Resilience of recruiting seagrass (Thalassia testudinum) to porewater H2S in Florida Bay

Abstract

Major seagrass die-off events (>50 km2) are occurring globally with mortality frequently linked to hypoxia and exposure to sediment-derived hydrogen sulfide (H2S), a well-known phytotoxin. While H2S intrusion into shoot meristematic tissue is considered a leading cause of seagrass mortality events, H2S effects on subsequent recruitment is unclear. Our research examined if porewater H2S limits the dominant tropical Atlantic-Caribbean, habitat-forming seagrass, T. testudinum, from recruiting into unvegetated sediment. Florida Bay provides an excellent case-study site due to high porewater H2S and expansive unvegetated areas adjacent to intact meadows that are recolonized by T. testudinum recruits following morality events. Our approach was 2-fold (1) examine δ34S of leaf, meristem, rhizome, and root tissue to establish tissue exposure to H2S in new recruits, and (2) measure internal H2S and O2 dynamics in leaves and meristems of new recruits.

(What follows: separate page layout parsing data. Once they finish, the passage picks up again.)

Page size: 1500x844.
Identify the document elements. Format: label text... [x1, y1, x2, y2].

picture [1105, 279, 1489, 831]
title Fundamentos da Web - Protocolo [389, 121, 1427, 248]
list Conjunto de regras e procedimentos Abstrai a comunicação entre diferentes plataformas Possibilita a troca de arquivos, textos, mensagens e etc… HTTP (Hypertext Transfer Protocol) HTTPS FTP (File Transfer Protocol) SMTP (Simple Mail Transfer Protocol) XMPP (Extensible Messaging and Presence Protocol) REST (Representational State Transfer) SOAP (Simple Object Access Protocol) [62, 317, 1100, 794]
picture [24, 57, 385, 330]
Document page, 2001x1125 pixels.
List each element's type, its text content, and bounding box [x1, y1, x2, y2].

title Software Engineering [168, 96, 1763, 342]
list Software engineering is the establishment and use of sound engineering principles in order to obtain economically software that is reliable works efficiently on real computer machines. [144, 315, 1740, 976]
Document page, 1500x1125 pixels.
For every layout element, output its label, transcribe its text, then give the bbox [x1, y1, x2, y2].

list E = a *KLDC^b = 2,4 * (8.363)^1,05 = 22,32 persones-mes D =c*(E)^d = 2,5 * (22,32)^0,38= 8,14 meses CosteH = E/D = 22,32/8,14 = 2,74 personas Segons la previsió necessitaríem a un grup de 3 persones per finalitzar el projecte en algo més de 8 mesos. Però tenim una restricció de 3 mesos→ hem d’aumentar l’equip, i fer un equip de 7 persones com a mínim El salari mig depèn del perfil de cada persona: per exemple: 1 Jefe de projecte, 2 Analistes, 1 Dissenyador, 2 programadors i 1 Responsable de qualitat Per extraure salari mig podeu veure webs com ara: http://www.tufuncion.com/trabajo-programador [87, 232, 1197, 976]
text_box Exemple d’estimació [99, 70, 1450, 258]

Our data show recruiting shoot resistance to H2S exposure is linked to (1) adequate oxidation of internal tissue during the day through late afternoon, (2) internal plant oxidation via water column diffusion at night, driven by tidal subsidy, and (3) limited belowground root development that potentially constrains microbial community development and a decrease in H2S intrusion from roots into growing shoot meristems. Our results provide confidence that T. testudinum can successfully recruit following die-off events due to biomass partitioning during early development, young root structure, and an ability to efficiently oxidize internally which lowers H2S exposure; however, recovery of meadows can take a decade.